The revenues of Groupon (the confirmed king of group buying), Scoopon, LivingSocial, Cudo, and OurDeal, grew almost 10% combined compared to 2011 and between them generated more than 75% of the market revenue.

Groupon and Scoopon have seen the biggest surge –  a massive 40 per cent growth year-on-year combined, and are now No.1 and No. 2 players, respectively, in the group buying market.

Australians spent $504 million on group buying deals in 2012, according to local technology analysts Telsyte.

However, has trust among consumer increased in group deals after the backlash last year?

“General confidence in group buying is growing,” analyst Sam Yip told SmartHouse.

“The industry is maturing and there are more checks and balances for consumers and merchants today than there was 24 months ago.”
 
The fastest growing segments were retail products, and local deals for anything from food, to massages to a jetboating ride.

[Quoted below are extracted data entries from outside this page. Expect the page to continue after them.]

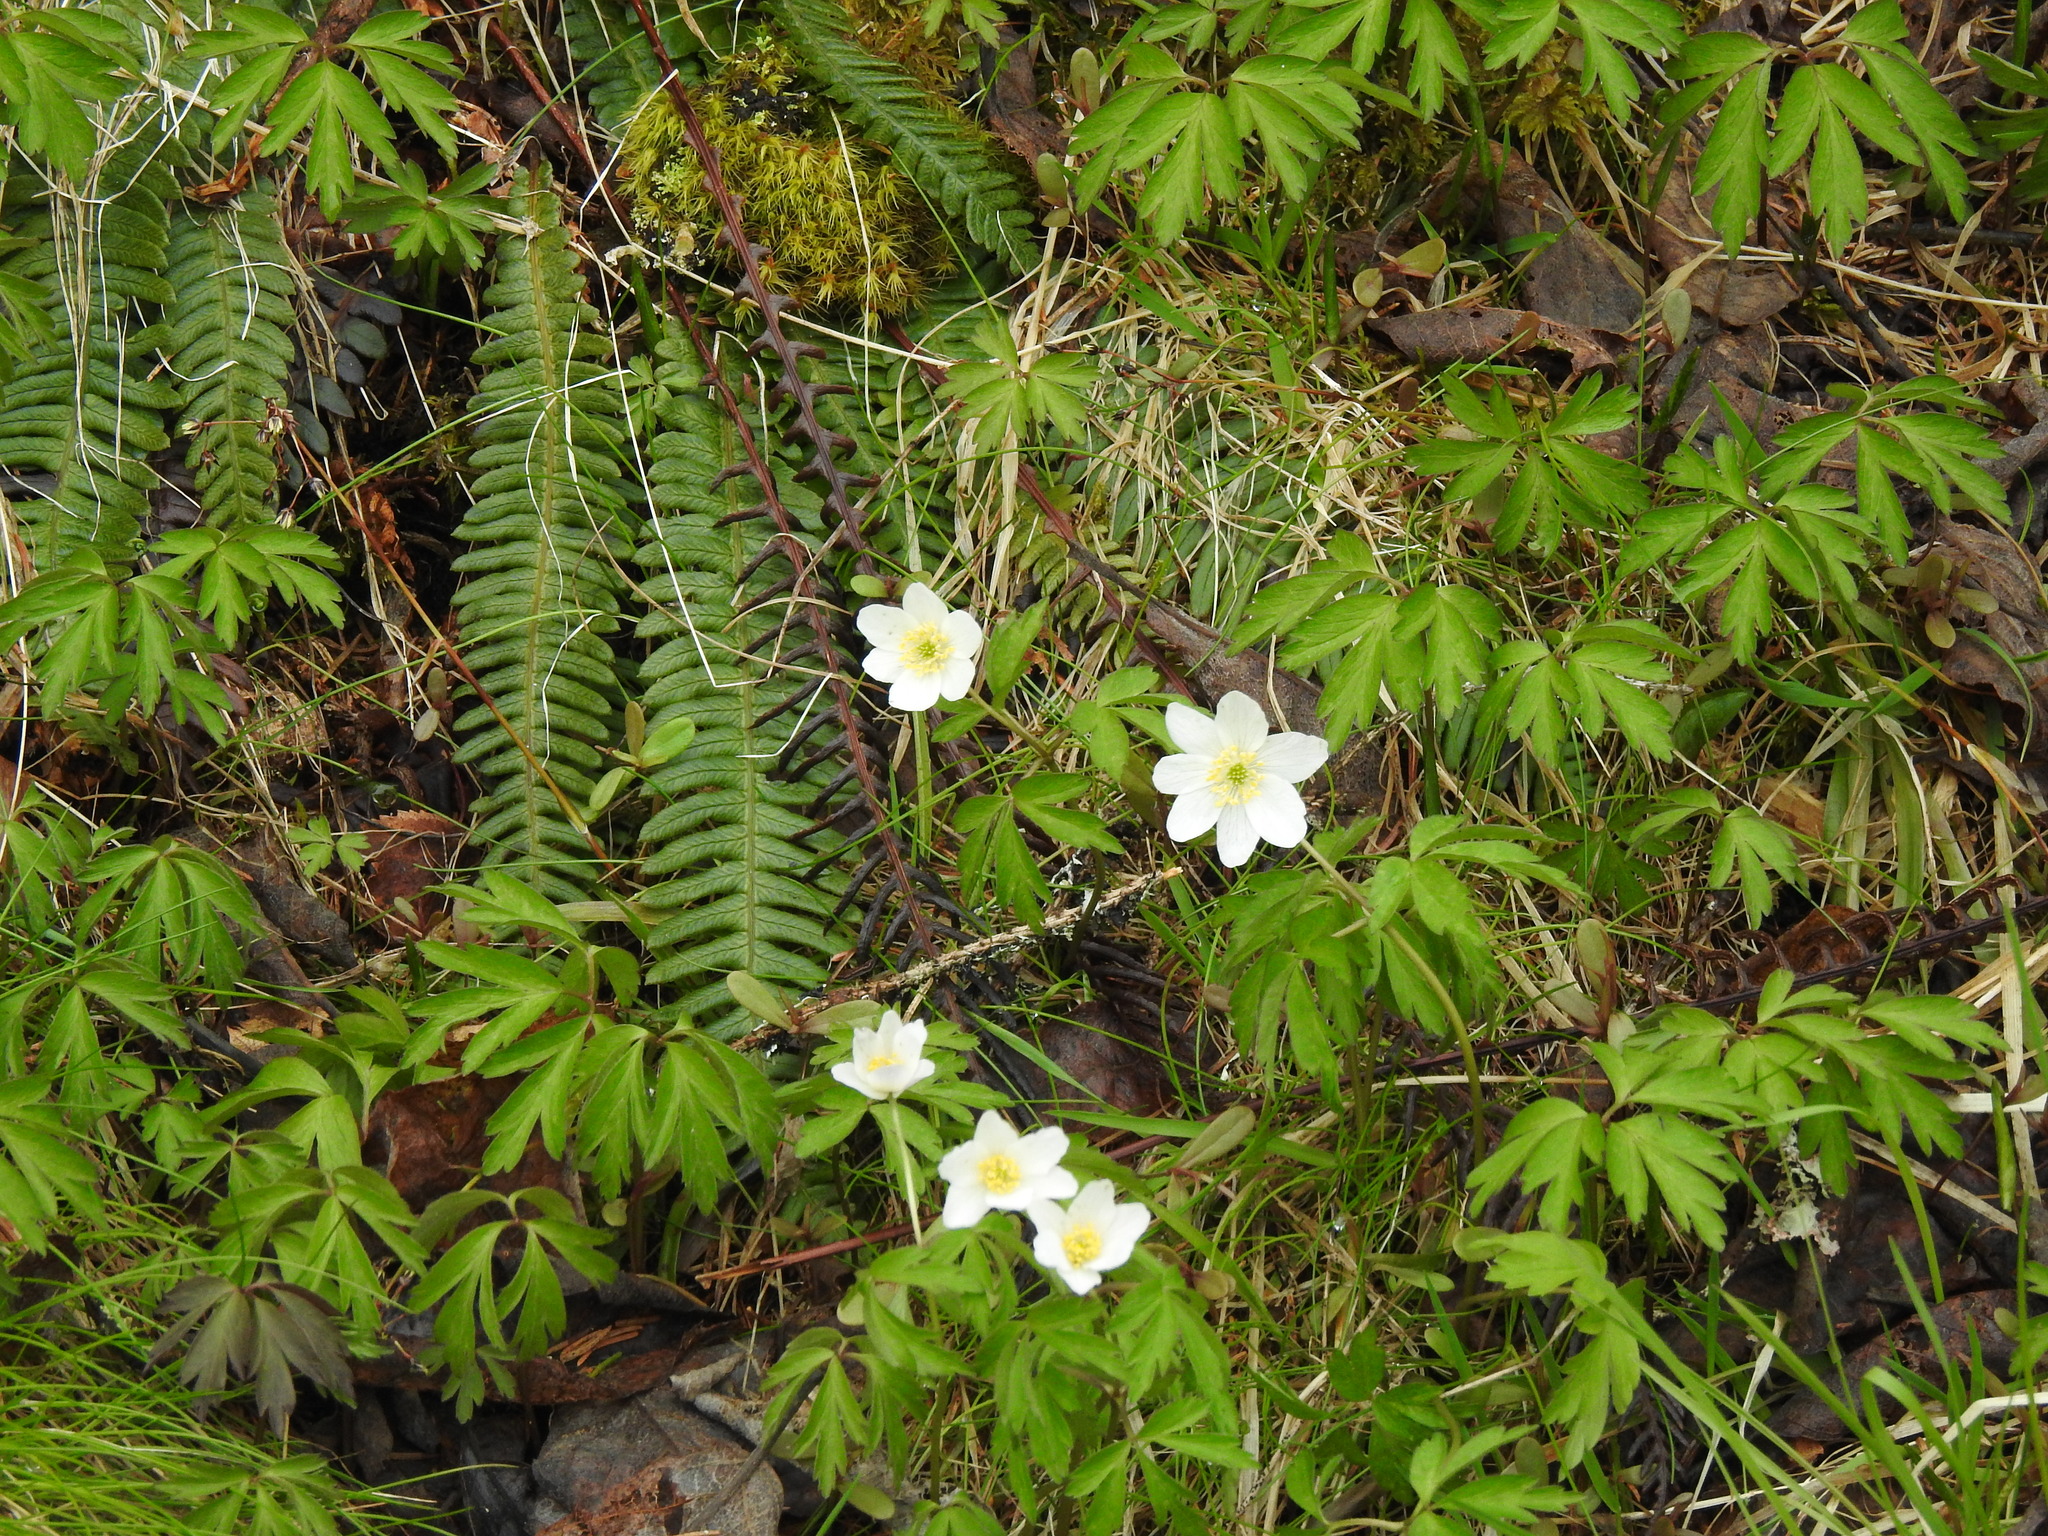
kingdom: Plantae
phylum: Tracheophyta
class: Magnoliopsida
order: Ranunculales
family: Ranunculaceae
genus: Anemone
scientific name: Anemone nemorosa
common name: Wood anemone
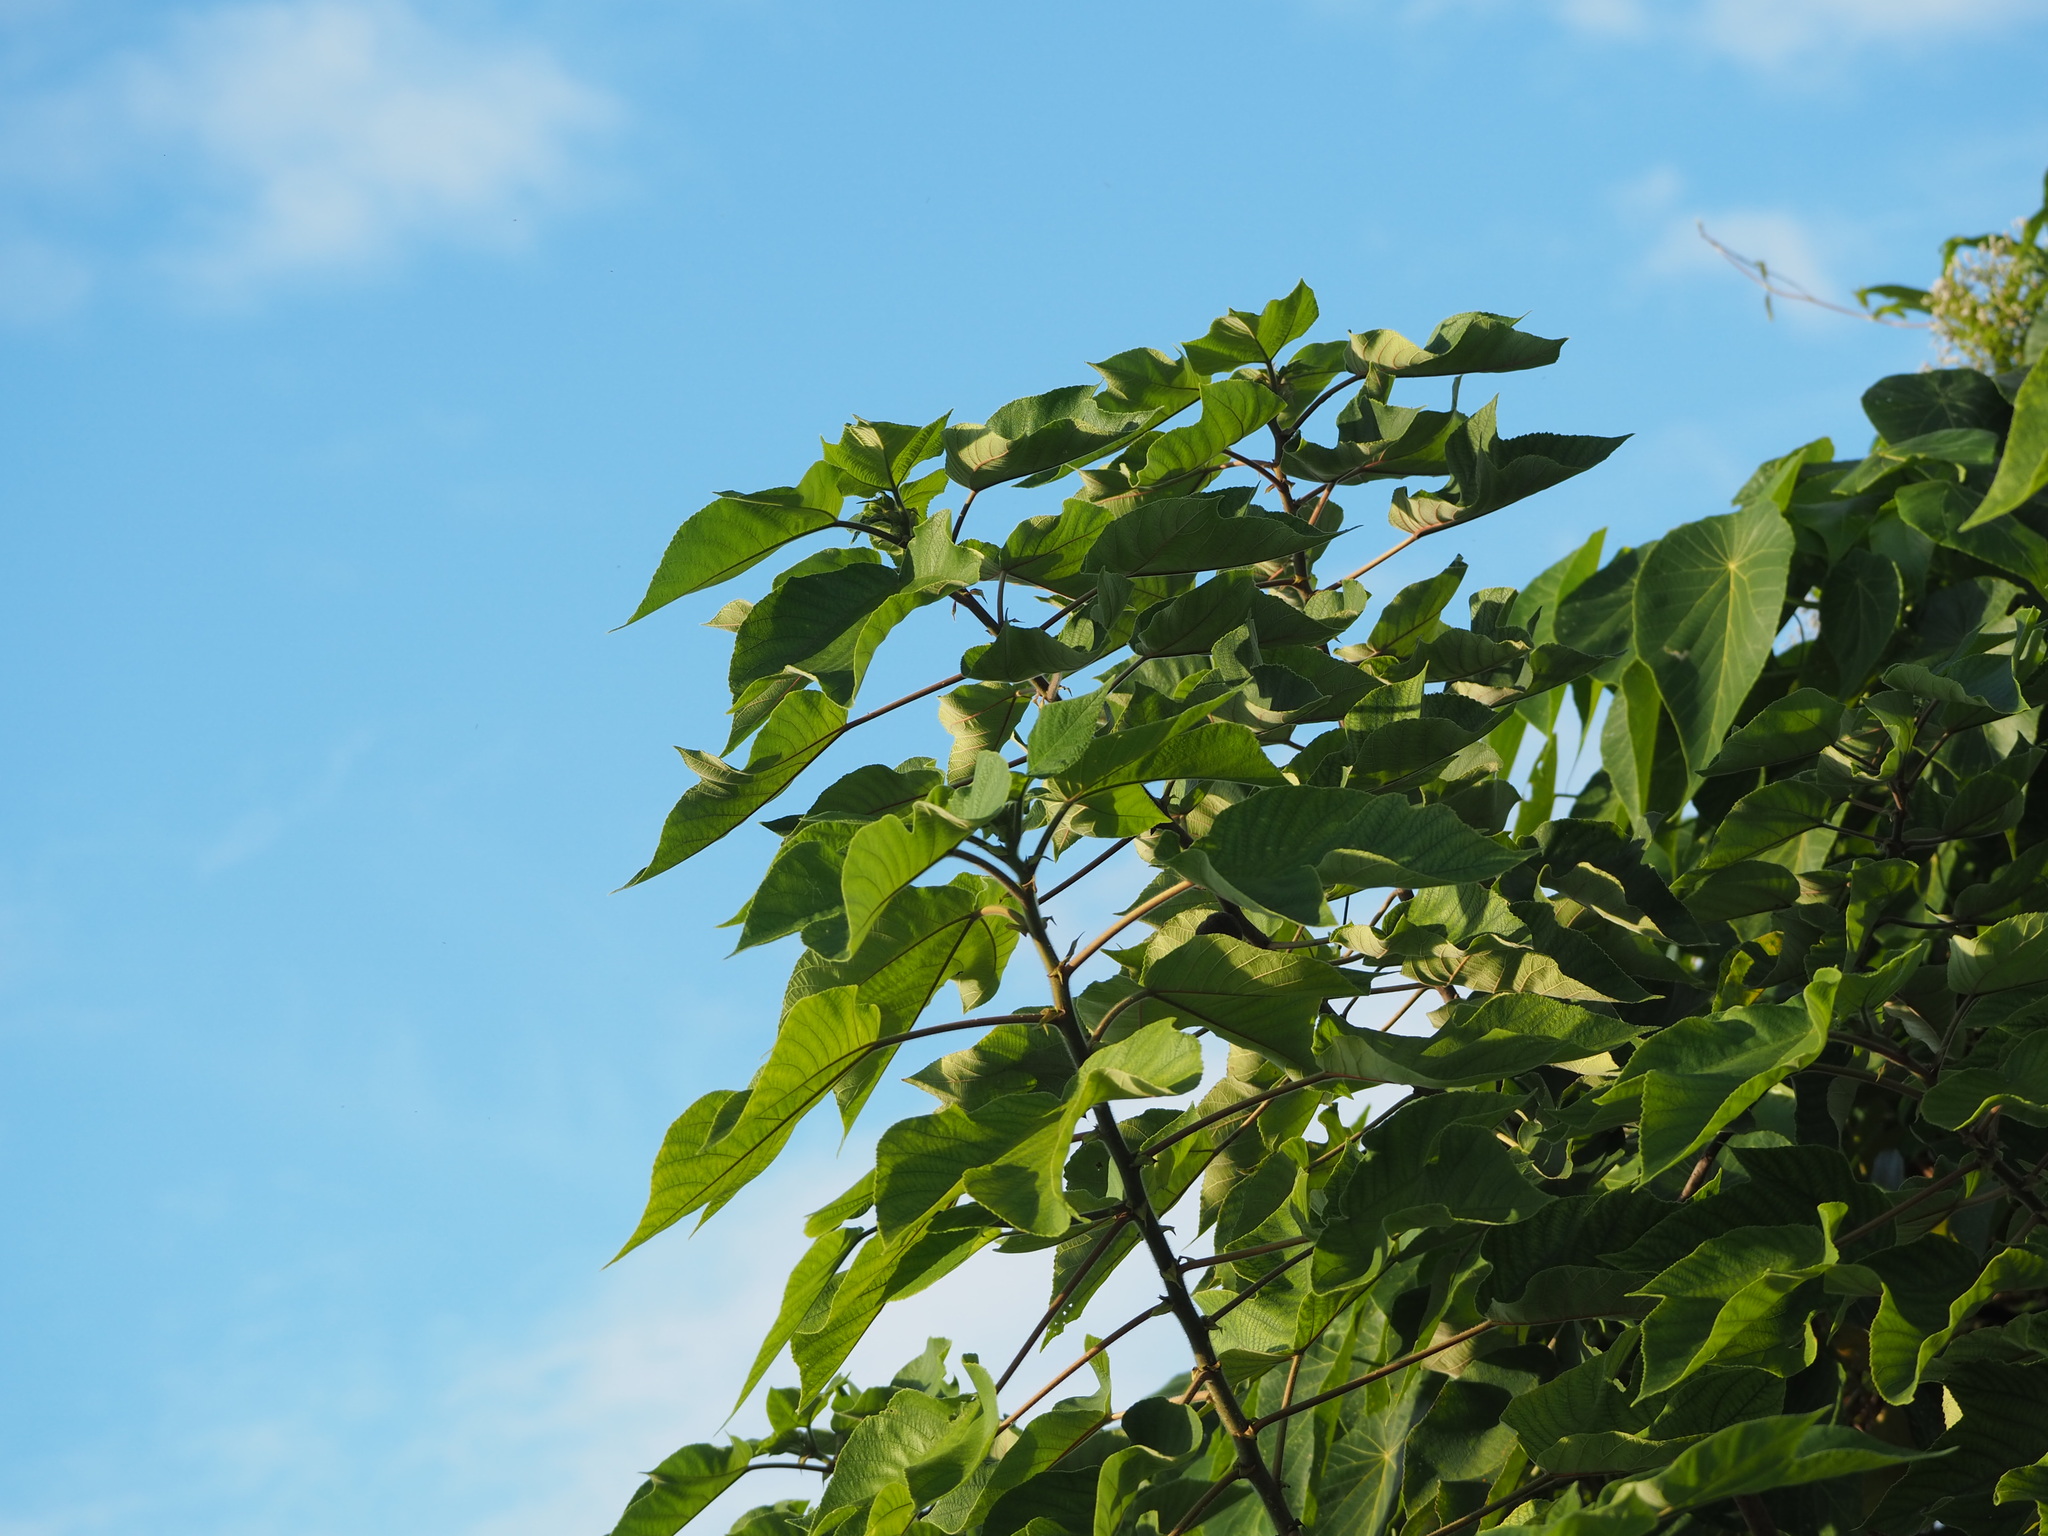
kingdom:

Top retail products being bought on group deals from Scoopon, Groupon and Co were consumer electronics, fashion and homewares, says Yip. 

And branded goods are also on the rise, with Telsyte noting “a shift from non-branded generic product to sites selling branded retail goods.”

Tickets to events and subscriptions to magazines and services like golf memberships are also the “emerging stars”, says YIP, while local health, beauty, restaurant deals continue to be strong.

Telsyte is also predicting Groupon and Co to flog more local event based offers.

Group buying has evolved from a “simple promotional concept to a core segment delivering growth to the overall local eCommerce market,” says Yip, since it first hit OZ in 2009.

Changes in market conditions and “aggressive” consolidation during the past six months delivered a “modest” 1.4% rise in group deal revenues, compared to 2011.

50 group deal sites have been eliminated since the group buying concept began here and around 30 are operating today, but increased competition is expected to continue and create pressure on smaller group buying sites. 

And Telsyte expects this market domination of the big 5 to continue, and the industry to remain “steady” at around $500 million  revenue this year.

 

Although group buying growth rose jsut1.4%, the industry is showing further signs of rebounding in the past two quarters after three consecutive quarters of deline between the end of 2011-mid 2012.

Australians spent more than $130 million on deals from Groupon and Co in the October-December period in 2012 alone.

“Industry growth has come from increased mobile transactions, new merchants, increased consumer satisfaction due to better quality customer service and growing consumer confidence in the main sites,” says Yip.

The Australian group buying market has generated over $1billion in revenue since its inception three years ago.